0 Comment

Apa hukumnya mencium mushaf Al Qur’an yang sering dilakukan oleh sebagian kaum muslimin?
Jawaban:
(Dijawab oleh Syaikh Muhammad Nashiruddin Al-Albani rahimahullah)
Kami yakin perbuatan seperti ini masuk dalam keumuman hadits-hadits tentang bid’ah.

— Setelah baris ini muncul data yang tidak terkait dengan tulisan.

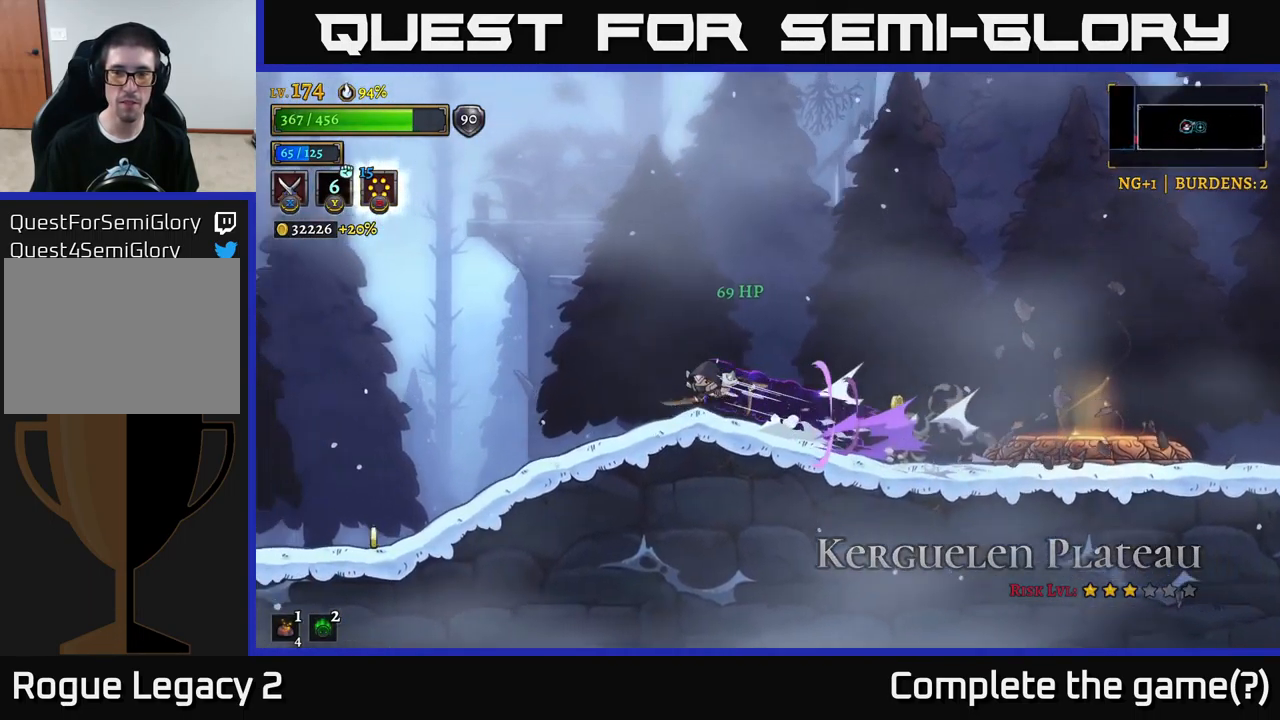
{"buttons": [], "left_stick": "left", "right_stick": "center", "events": [[200, "L2", "up"]]}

Di antaranya hadits yang sangat terkenal:
“Hati-hatilah kalian terhadap perkara-perkara (ibadah) yang diada-adakan, sebab semua ibadah yang diada-adakan (yang tidak ada contohnya dari Rasul) adalah bid’ah, dan semua bid’ah adalah sesat.”
Dalam hadits lain disebutkan:
“Dan semua yang sesat tempatnya di neraka.”
Banyak orang yang berpendapat bahwa mencium mushaf adalah merupakan perbuatan yang bertujuan untuk menghormati dan memuliakan Al Qur’an. Betul..!, kami sependapat bahwa itu sebagai penghormatan terhadap Al Qur’an. Tapi yang menjadi masalah: Apakah penghormatan terhadap Al Qur’an dengan cara seperti itu dibenarkan? Seandainya mencium mushaf itu baik dan benar, tentu sudah dilakukan oleh orang yang paling tahu tentang kebaikan dan kebenaran, yaitu Rasulullah shallallahu’alaihi wa sallam? dan para shahabat, sebagaimana kaidah yang dipegang oleh para ulama salaf.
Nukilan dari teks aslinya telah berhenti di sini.